The GAO decision comes in response to a congressional inquiry about the administration's "risk corridors" (officially, the premium stabilization programs) scheme, which would subsidize unprofitable plans by transferring money to them from those actually in the black under Obamacare. The risk corridors plan is a temporary measure intended to entice insurers to offer Obamacare coverage while the program gets on its feet. The assumption is that after 2016 plans will balance out costs and benefits because of those conscripted customers.

But it's not enough for a statute to require that an agency make a payment—the funds have to be legally available. As the GAO decision puts it, "At issue here is whether appropriations are available to the Secretary of HHS to make the payments specified" under the law. The GAO says they're not.

The problem for the administration is that collecting money and disbursing it through government agencies requires budgetary authorization. That authorization can only come from Congress, and must be authorized in each annual budget, year after year.

Language appropriating funds for "other responsibilities of the Centers for Medicare and Medicaid Services" would need to be included in the CMS PM appropriation for FY 2015 in order for it to be available for payments to qualified health plans under section 1342(b)(1). Similarly, language appropriating "such sums as may be collected from authorized user fees" would need to be included in the CMS PM appropriation for FY 2015 in order for any amounts CMS collects in FY 2015 pursuant to section 1342(b)(2) to be available to CMS for making the payments pursuant to section 1342(b)(1)

So, if Congress doesn't go along with the idea of gathering money from profitable health exchange insurers and handing it to unprofitable ones, the risk corridors idea is a non-starter.

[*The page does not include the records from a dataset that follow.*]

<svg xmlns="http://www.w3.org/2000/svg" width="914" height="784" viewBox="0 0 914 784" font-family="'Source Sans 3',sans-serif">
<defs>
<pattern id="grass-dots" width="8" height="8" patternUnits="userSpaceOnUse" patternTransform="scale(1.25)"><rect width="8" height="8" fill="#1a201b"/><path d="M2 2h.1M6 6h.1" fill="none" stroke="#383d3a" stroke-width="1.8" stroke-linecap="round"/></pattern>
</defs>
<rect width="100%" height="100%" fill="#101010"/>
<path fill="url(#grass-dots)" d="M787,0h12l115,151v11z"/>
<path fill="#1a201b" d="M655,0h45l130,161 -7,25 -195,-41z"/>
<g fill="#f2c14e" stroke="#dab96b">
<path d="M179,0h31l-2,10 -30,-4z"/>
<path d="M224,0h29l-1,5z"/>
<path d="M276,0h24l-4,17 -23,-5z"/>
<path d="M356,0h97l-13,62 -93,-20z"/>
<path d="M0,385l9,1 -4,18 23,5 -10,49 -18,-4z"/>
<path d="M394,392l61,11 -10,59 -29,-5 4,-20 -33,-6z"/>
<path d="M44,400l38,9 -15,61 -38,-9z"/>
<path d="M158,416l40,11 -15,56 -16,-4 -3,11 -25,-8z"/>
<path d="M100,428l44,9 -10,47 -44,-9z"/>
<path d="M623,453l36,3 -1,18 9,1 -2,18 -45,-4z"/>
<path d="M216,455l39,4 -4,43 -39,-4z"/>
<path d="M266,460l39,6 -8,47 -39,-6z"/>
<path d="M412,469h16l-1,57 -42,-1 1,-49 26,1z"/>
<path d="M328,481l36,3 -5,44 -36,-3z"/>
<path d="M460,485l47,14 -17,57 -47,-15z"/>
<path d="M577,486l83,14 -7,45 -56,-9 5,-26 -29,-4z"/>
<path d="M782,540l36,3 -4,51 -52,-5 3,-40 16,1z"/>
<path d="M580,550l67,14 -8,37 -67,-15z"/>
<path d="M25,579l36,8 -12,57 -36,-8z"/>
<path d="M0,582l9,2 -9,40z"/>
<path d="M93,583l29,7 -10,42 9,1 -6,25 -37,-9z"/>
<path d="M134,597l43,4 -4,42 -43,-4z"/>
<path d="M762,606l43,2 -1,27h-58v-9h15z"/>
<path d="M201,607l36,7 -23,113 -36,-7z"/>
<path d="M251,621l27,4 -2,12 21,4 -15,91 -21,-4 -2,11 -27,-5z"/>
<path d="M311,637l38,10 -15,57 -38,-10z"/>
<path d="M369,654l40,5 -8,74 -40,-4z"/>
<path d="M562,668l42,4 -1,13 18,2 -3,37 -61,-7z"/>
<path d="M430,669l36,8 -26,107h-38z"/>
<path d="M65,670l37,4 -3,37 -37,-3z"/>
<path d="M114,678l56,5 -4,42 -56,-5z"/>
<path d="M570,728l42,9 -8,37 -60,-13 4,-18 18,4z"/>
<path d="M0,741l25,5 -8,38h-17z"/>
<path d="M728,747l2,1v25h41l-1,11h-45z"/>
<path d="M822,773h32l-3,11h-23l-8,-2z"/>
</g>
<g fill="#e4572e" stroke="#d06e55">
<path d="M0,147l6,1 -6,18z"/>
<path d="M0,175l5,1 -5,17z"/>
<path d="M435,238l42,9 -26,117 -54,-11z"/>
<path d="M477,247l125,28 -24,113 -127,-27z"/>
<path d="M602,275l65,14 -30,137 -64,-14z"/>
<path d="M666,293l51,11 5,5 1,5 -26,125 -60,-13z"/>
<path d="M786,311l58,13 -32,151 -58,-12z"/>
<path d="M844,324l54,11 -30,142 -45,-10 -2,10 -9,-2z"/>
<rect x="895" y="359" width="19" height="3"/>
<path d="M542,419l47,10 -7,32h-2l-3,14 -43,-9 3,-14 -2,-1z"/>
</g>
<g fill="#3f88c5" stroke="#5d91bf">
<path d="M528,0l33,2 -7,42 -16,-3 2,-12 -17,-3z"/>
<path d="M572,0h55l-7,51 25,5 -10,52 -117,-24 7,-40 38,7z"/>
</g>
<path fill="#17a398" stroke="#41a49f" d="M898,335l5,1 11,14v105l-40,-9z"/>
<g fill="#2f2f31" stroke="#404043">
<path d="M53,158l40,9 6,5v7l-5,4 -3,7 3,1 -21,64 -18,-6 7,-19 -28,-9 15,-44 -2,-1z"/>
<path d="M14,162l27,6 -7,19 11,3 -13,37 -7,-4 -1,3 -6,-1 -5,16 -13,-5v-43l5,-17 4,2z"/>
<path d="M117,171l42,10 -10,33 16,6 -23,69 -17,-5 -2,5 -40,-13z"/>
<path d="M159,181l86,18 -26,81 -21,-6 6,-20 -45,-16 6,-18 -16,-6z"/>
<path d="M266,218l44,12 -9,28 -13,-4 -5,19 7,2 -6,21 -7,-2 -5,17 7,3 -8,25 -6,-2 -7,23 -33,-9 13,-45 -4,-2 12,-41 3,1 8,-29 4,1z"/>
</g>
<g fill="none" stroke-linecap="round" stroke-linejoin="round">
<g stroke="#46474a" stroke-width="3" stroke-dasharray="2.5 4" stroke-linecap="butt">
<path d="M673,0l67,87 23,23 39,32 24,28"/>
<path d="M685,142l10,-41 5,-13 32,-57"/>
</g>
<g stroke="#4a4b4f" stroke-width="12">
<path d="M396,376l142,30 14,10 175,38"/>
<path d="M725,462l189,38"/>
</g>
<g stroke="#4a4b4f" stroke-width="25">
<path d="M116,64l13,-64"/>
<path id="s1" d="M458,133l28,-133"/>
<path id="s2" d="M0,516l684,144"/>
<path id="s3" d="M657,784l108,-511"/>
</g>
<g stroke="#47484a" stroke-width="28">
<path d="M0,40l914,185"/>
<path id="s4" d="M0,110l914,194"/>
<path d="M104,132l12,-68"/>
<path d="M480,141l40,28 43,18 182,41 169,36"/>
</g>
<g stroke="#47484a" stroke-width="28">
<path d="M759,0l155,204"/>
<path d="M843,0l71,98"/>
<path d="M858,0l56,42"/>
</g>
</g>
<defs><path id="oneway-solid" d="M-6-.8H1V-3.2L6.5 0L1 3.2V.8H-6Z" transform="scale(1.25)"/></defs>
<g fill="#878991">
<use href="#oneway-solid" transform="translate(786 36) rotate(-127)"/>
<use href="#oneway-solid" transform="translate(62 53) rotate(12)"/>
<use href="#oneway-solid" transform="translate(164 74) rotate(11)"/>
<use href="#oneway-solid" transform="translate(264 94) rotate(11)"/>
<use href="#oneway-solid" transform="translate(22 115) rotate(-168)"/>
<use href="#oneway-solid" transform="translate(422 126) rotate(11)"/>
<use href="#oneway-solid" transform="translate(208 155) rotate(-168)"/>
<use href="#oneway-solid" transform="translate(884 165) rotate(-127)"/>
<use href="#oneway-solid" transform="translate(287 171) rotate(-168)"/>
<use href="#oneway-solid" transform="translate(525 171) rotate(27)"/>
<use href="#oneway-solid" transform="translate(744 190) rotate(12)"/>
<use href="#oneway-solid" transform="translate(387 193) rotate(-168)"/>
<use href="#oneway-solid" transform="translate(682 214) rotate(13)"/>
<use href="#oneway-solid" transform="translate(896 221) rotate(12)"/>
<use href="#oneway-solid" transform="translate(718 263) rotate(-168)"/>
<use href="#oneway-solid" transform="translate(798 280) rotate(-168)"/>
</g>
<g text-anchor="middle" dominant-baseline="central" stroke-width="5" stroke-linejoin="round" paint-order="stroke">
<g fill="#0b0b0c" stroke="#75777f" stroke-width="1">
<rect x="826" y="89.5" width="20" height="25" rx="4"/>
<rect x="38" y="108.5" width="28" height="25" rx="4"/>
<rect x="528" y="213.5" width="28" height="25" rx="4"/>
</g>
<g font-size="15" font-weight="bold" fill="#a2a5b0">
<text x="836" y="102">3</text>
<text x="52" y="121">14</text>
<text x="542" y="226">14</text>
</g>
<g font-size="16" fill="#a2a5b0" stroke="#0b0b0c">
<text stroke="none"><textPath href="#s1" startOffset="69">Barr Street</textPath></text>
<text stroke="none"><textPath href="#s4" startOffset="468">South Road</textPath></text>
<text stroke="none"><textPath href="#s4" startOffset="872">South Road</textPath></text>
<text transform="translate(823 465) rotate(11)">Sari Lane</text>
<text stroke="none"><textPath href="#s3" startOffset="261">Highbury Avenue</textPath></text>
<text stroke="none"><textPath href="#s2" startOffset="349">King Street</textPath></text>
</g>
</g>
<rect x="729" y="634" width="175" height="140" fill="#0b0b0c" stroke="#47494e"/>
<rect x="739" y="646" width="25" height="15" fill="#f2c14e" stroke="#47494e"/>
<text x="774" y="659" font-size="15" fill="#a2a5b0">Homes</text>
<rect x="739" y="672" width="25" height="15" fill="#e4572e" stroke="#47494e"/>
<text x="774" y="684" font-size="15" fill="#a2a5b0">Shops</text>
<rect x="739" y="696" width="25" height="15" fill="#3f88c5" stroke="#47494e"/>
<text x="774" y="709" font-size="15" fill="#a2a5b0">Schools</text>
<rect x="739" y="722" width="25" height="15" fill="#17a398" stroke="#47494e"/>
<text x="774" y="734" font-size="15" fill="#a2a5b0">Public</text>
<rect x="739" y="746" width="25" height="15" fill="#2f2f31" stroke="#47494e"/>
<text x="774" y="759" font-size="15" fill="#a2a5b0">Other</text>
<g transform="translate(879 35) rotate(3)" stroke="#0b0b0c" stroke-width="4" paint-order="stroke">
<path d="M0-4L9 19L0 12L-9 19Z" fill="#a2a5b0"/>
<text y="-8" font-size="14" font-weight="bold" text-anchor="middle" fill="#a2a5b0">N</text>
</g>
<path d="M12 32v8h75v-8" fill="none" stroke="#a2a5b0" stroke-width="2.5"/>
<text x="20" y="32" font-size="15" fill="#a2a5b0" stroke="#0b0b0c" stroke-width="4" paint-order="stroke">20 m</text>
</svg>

Of course, Congress may authorize the payments because it doesn't have the backbone for another fight. That wouldn't be a shock. Or, the administration could ignore the GAO and use executive authority to make yet another unilateral change to the president's health plan. That also wouldn't be a shock.

But, if nothing else, the GAO decision is further evidence of the slapdash crafting of the Affordable Care Act, even when it comes to the legislative duct tape intended to hold it together.